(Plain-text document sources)
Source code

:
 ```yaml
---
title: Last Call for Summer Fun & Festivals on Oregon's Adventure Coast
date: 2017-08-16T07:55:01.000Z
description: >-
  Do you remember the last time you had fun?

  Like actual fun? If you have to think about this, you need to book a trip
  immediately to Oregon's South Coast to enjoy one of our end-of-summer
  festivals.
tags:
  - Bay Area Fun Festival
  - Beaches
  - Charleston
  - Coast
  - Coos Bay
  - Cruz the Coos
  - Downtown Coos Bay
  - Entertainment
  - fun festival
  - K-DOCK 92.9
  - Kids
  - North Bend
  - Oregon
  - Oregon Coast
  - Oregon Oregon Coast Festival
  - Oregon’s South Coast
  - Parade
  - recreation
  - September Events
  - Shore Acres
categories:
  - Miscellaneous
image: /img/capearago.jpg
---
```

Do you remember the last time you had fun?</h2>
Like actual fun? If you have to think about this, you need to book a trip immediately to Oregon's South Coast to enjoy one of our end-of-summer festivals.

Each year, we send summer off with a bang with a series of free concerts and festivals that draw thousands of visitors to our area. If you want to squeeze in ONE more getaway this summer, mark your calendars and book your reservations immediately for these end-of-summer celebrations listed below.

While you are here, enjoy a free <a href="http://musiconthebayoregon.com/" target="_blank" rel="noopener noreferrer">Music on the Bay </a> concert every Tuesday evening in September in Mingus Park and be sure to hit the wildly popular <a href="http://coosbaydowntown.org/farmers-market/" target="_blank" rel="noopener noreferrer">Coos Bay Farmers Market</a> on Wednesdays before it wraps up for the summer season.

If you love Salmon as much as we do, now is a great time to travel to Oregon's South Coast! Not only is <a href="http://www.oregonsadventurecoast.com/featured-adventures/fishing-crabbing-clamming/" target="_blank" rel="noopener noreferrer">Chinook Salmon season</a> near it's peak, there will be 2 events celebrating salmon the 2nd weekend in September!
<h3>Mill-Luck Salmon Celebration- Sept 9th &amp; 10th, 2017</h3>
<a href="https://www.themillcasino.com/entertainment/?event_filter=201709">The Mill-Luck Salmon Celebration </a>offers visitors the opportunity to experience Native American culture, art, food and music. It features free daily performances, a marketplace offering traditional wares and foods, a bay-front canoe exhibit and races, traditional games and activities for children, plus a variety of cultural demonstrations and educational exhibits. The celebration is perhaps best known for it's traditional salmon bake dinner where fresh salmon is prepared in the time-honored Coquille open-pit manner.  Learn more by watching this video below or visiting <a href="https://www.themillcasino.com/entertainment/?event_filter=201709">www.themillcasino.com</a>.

*Aim of the task:* Produce the number of lines in the data containing the string "enjoy", with nothing added.

*Your solution:* 3